Supplementary Fig. S2. Sequence alignment of Pezizomycotina and S. complicata TERs. (A) Sequence alignment of the template-pseudoknot domain. The TER sequences from Sordariomycetes (S), Leotiomycetes (Leo) and Saitoella complicata are included. Nucleotides with ≥80% identity are shaded yellow. Numbers within the sequences indicate nucleotides omitted. Base-pairings are denoted below the sequences. Structural features are labeled under the sequence alignment and colored the same as in Fig 3B. (B) Sequence alignment of the P6/6.1 region. The TER sequences from Sordariomycetes (S), Leotiomycetes (Leo), Lecanoromycetes (Lec), Eurotiomycetes (E), Dothidiomycetes (D), Pezizomycetes (P) and Saitoella complicata (shown in red) are included. Nucleotides with ≥80% identity are shaded yellow. Base-pairings are denoted below the sequences.
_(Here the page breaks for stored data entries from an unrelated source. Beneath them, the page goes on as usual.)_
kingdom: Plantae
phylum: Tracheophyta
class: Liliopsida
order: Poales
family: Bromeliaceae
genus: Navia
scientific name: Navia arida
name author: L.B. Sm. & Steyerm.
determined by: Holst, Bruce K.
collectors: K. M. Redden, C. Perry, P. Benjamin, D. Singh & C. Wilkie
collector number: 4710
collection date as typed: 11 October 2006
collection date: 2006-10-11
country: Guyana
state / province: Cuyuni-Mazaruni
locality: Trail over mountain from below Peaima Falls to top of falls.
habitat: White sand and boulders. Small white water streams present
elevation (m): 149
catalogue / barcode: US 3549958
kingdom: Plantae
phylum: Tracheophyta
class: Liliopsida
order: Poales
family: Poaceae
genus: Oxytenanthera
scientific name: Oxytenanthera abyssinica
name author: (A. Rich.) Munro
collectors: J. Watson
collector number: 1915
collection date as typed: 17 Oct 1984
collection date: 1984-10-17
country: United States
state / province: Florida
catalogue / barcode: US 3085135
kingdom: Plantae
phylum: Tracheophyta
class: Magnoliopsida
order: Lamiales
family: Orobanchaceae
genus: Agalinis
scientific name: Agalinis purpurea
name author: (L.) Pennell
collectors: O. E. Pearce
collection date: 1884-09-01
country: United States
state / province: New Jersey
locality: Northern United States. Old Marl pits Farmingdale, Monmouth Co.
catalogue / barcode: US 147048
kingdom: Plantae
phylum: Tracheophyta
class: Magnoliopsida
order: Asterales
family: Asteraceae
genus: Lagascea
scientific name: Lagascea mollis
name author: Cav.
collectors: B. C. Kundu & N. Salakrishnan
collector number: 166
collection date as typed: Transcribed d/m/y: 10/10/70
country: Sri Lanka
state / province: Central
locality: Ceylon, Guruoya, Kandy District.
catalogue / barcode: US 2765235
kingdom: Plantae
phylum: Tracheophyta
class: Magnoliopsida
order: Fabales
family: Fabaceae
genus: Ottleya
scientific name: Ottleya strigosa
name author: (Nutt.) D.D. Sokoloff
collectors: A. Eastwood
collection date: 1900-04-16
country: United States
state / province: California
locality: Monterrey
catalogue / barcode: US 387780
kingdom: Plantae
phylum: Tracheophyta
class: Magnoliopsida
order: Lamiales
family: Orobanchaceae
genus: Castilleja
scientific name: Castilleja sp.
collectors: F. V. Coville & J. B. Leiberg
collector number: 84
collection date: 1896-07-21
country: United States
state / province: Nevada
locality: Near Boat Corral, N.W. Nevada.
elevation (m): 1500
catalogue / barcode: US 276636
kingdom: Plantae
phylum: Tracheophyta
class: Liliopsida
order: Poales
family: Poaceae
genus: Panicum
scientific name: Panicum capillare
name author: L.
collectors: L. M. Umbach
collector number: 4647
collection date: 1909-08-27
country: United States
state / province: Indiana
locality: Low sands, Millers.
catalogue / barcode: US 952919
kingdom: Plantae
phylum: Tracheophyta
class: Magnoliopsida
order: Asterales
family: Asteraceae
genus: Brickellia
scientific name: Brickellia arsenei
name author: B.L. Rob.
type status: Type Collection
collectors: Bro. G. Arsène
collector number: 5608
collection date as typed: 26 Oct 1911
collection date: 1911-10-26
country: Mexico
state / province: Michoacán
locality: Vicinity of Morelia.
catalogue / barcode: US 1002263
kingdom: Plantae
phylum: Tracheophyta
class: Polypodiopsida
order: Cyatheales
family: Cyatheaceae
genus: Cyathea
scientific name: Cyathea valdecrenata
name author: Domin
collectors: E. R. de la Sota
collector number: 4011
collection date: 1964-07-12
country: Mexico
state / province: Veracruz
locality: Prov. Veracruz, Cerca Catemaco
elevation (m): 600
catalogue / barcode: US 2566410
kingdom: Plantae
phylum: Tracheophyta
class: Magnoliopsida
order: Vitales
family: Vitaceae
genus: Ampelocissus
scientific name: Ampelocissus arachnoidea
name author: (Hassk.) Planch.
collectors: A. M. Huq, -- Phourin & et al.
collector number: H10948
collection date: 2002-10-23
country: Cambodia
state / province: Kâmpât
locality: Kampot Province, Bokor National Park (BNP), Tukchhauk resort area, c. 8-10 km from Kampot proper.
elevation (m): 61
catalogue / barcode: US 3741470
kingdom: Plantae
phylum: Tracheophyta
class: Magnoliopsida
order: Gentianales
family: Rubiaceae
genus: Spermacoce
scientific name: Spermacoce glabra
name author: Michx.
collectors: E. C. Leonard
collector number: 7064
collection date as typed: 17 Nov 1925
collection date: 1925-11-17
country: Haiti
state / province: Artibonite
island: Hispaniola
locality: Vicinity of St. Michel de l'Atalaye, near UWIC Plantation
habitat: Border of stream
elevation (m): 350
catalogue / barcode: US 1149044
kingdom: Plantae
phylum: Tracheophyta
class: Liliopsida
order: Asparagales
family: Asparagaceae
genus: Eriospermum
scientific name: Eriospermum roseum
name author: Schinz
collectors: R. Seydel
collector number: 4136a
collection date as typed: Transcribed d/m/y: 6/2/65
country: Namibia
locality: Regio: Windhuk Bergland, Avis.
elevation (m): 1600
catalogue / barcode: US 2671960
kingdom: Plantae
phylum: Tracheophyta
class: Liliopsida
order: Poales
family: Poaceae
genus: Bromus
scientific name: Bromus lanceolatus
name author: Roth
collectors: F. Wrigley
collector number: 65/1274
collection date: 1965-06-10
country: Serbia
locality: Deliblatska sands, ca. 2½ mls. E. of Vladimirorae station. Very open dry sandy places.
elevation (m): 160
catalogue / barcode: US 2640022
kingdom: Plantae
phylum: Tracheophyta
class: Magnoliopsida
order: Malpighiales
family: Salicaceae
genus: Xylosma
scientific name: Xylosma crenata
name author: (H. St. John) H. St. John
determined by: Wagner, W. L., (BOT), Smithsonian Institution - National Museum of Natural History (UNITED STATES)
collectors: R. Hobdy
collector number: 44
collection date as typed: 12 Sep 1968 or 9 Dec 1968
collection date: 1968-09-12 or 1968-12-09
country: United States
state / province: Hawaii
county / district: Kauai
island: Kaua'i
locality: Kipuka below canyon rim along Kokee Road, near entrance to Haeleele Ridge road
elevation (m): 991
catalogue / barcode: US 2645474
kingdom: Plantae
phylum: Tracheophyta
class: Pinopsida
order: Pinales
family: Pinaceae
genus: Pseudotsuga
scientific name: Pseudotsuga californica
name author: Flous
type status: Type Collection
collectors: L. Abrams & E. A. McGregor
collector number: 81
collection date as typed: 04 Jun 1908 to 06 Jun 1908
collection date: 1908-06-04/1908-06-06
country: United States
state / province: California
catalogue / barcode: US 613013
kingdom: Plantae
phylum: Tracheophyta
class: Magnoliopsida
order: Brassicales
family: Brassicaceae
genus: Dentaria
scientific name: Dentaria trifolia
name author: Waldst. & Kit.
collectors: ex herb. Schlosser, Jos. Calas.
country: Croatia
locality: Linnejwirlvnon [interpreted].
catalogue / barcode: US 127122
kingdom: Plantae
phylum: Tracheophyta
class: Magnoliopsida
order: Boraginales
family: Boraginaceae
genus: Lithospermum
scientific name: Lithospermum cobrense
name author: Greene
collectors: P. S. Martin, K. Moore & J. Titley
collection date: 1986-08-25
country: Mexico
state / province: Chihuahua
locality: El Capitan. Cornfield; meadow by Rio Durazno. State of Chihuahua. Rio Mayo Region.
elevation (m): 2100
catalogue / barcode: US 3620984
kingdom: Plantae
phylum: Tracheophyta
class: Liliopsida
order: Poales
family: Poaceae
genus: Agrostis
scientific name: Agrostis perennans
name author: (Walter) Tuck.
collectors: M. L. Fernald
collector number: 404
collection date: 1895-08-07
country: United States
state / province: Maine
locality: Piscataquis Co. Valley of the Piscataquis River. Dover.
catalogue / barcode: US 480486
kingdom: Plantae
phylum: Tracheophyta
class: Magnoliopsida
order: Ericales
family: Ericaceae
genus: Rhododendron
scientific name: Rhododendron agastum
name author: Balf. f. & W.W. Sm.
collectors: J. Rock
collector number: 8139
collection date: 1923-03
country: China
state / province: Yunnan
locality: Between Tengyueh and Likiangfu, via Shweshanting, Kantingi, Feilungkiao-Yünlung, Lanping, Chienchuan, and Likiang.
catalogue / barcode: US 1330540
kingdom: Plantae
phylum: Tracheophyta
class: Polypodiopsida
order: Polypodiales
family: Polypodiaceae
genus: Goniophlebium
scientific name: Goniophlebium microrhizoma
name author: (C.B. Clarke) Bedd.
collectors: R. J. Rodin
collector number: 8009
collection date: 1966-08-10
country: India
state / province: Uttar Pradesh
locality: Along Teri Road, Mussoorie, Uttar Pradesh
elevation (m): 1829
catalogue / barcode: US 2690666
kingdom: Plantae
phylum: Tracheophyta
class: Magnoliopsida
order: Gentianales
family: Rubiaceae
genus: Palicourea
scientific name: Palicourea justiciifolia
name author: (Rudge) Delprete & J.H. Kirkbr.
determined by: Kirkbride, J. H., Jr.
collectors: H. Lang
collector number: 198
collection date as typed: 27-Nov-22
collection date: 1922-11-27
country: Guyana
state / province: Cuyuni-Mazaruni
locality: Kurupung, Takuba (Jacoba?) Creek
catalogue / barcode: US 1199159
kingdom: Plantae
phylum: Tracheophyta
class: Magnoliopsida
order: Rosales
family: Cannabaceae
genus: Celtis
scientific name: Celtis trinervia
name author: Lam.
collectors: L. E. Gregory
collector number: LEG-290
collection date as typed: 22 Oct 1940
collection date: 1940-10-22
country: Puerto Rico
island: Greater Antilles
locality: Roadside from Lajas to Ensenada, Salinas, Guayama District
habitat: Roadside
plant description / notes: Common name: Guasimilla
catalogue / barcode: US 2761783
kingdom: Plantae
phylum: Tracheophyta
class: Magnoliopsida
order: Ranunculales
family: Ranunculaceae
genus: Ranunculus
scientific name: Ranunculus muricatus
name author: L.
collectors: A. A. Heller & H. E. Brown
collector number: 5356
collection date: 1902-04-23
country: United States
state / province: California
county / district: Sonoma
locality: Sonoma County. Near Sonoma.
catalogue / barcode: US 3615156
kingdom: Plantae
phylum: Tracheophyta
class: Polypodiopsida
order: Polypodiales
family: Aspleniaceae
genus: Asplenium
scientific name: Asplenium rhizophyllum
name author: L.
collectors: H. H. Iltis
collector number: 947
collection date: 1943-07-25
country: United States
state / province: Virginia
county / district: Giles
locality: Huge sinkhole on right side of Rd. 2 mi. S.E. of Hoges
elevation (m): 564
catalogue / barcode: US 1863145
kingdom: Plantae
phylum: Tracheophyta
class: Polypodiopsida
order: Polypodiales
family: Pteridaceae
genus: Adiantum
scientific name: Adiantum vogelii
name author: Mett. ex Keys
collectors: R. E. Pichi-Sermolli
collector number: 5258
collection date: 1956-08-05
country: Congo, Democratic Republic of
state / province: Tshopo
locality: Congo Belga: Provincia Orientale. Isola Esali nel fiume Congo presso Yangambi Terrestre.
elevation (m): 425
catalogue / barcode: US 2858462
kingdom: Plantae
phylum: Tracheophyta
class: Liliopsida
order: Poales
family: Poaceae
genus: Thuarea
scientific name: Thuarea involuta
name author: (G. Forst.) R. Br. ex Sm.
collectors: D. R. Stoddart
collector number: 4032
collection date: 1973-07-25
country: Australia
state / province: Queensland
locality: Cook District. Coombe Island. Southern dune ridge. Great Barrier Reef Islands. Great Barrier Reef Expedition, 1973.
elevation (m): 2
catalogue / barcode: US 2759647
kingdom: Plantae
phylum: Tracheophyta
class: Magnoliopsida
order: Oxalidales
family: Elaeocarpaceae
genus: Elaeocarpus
Supplementary Fig. S3. The minimal functional core of NcrTER. (A) The template-pseudoknot fragments, T-PK1, T-PK2 and T-PK3, contained the template-pseudoknot domain with deletions Δ256-433 and Δ463-1288. For the Δ256-433 and Δ463-1288 deletions, the truncated core-closing helix 2 and template-boundary helix were capped with GGAC or GAAA, respectively, for structural stability. The minimal fragment T-PK3 contained both deletions, while the T-PK2 fragment contained only the Δ463-1288 deletion. Residue numbers are based on the mature NcrTER (1-2049). Predicted NcrTER

4 Qi et al. structure of nucleotides 225-1515 is presented, with truncations indicated in blue and green. (B) TER fragments TWJ1, TWJ2, TWJ3 and TWJ4, contained the 3’ portion of NcrTER with various truncations removing regions flanking the P6/6.1 element. NcrTER TWJ3 and TWJ4 secondary structure predictions are shown. (C) Telomerase activity assay using the longer fragments T-PK1 and TWJ1 showed that both fragments were required to reconstitute telomerase activity in trans (lanes 2-4). The full-length NcrTER activity is shown in lane 1. Single fragment pseudoknot T-PK1 and TWJ1 reconstituted with NcrTERT in RRL respectively were shown in lanes 2 and 3. Various two-fragment reconstitutions with NcrTERT in trans were shown from lane 4 to lane 9. A 15 mer 32P end-labeled oligonucleotide served as the loading control (l.c.). Relative activities (%) are shown under the gel.